In just over a week we will learn if the Government has decided to issue Winston Peters with the knighthood and status his name and double-breasted suit have long awaited.
Sir Winston has a natural ring to it but would it be a move too fast and would it be justified by his political life and times?
The 75-year-old New Zealand First leader is in parliamentary retirement, having lost three electorate seats over his 45-year political career and now, at the October election, leading his party to 2.6 percent of the vote and a second period in the wilderness.
It has been a career of longevity (a tick in terms of the honours list) and ongoing controversy (a question mark when such recognition is conferred).
Peters was a minister in four administrations, having briefly sat in Jim Bolger’s National Cabinet as Māori Affairs Minister in the 1990-93 term, joined Bolger again in 1996-98 with the lofty title of Treasurer and Deputy Prime Minister before exiting that government, become Foreign Minister for (almost all of) Helen Clark’s final term 2005-2008, and foreign minister and deputy Prime Minister in the first Jacinda Ardern Cabinet.
He was also the oldest MP by some margin, and, of course, the leader of one of the minor political parties for 27 years.

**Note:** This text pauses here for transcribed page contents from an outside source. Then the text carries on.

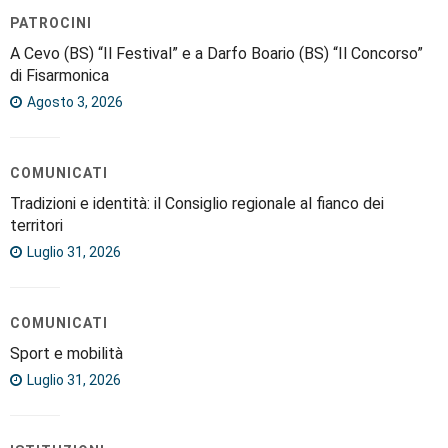
PATROCINI
A Cevo (BS) “Il Festival” e a Darfo Boario (BS) “Il Concorso”
di Fisarmonica
Agosto 3, 2026
COMUNICATI
Tradizioni e identità: il Consiglio regionale al fianco dei
territori
Luglio 31, 2026
COMUNICATI
Sport e mobilità
Luglio 31, 2026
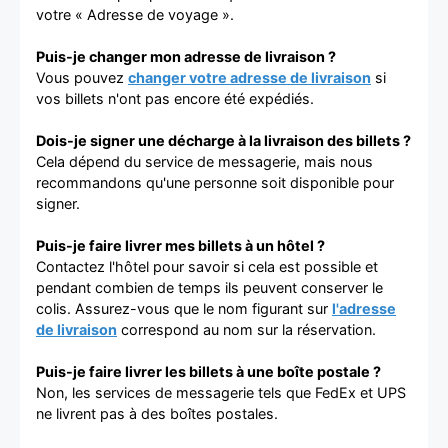
votre « Adresse de voyage ».
Puis-je changer mon adresse de livraison ?
Vous pouvez
changer votre adresse de livraison
si
vos billets n'ont pas encore été expédiés.
Dois-je signer une décharge à la livraison des billets ?
Cela dépend du service de messagerie, mais nous
recommandons qu'une personne soit disponible pour
signer.
Puis-je faire livrer mes billets à un hôtel ?
Contactez l'hôtel pour savoir si cela est possible et
pendant combien de temps ils peuvent conserver le
colis. Assurez-vous que le nom figurant sur
l'adresse
de livraison
correspond au nom sur la réservation.
Puis-je faire livrer les billets à une boîte postale ?
Non, les services de messagerie tels que FedEx et UPS
ne livrent pas à des boîtes postales.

In many books, that political CV is an automatic knighthood. Previous Deputy Prime Ministers Bill English (who also did do a year in the big job), Michael Cullen, and Don McKinnon have been so honoured. Peters’ friend McKinnon went on to be Secretary-General of the Commonwealth, Cullen had major and lasting policy achievements as finance minister and senior public roles in retirement.

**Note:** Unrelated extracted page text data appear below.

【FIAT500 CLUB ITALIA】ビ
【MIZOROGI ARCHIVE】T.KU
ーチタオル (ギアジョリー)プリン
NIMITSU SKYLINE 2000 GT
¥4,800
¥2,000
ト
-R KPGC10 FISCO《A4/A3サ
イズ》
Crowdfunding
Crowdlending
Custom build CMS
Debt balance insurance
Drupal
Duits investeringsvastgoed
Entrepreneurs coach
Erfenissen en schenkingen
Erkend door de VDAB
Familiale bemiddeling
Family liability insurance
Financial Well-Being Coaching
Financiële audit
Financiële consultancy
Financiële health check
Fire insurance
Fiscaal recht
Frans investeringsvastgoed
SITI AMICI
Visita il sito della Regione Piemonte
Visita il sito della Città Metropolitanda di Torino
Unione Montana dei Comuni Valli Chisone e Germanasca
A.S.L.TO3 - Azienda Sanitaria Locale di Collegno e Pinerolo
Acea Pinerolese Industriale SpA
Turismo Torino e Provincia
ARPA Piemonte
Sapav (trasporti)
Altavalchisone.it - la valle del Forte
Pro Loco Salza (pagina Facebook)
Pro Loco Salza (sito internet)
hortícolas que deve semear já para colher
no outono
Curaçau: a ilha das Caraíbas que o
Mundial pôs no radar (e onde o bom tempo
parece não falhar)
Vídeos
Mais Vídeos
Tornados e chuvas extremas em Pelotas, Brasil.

Other Deputy PMs Jim McLay and Brian Talboys took the knee before the Governor-General or the Queen. But English’s deputy Paula Bennett, (too soon) Jenny Shipley’s sidekick Wyatt Creech and Clark’s first deputy Jim Anderton are among those who did not make the cut – the last two both being made Companions of the NZ Order of Merit (CNZM).
Former foreign ministers’ qualification for the tap on the shoulder are not so clearcut. Peters’ predecessor Murray McCully represented New Zealand for nine years around the world and remains a CNZM and Phil Goff, who was also Leader of the Opposition and now Auckland Mayor, likewise.
(For completeness: Prime Ministers and party leaders David Lange, Bolger and Clark ruled out personal knight and damehoods. Lange was made a Companion of Honour (CH), all three were or are members of the 18-person Order of New Zealand.)
So, using the measure of longevity and Cabinet seniority, Peters would have as good a case as many. Another with a suitably lordly name, Douglas Montrose Graham, also received the ‘Sir’ that had long seemed so inevitable, but Graham contributed substantially to Treaty of Waitangi settlements.
Did Peters’ achievements in office and in Parliament outweigh the political controversies, the negative politics (he took pride in describing his party as the ‘handbrake’ on Ardern’s first government’s policy agenda), his reputation for being anti-immigrant and his ongoing legal action against the Crown, an extraordinary case which has already cost the public more than $1 million, in which he accuses top civil servants of acting in bad faith.
If this Government’s honours committee has had time, or the inclination, to drop Peters’ name into a New Year list that by the time of his exit on election day October 17 had already been well formed, will its members have overlooked the finding of Parliament’s Privileges Committee in 2008 that censured him for providing ‘false and misleading information on a return of pecuniary interests”.
Or his party’s declining a recommendation from the Speaker of the House in 2005 that all parties repaid monies from parliamentary funding deemed by the Auditor-General to have been spent unlawfully. New Zealand First was the only party not to repay its assessed sum, of $150,400.
Or Peters’ legal action against the State Services Commissioner and former head of the Ministry of Social Development (among others) over an alleged breach of his privacy for having been overpaid national superannuation for six years, which carries on in 2021 at the Court of Appeal.
Or the current court case resulting from a Serious Fraud Office investigation into the New Zealand First Foundation which has resulted in charges against two people (not NZ First members or MPs) whose names are suppressed?
Few other politicians would have so many virtues and potential vices, in terms of the honours committee’s lists of ‘for’ and ‘against’ a senior gong.
It might be that wise heads have prevailed and a decision has been made not to rush any knighthood, or even a Companion of the Order of New Zealand title as accorded McCully, Anderton, Creech and Goff, until the next round of honours at Queen’s Birthday 2021.
With the advantage of time, much might have been made clearer in the courts and the political aftermath of Winston Peters.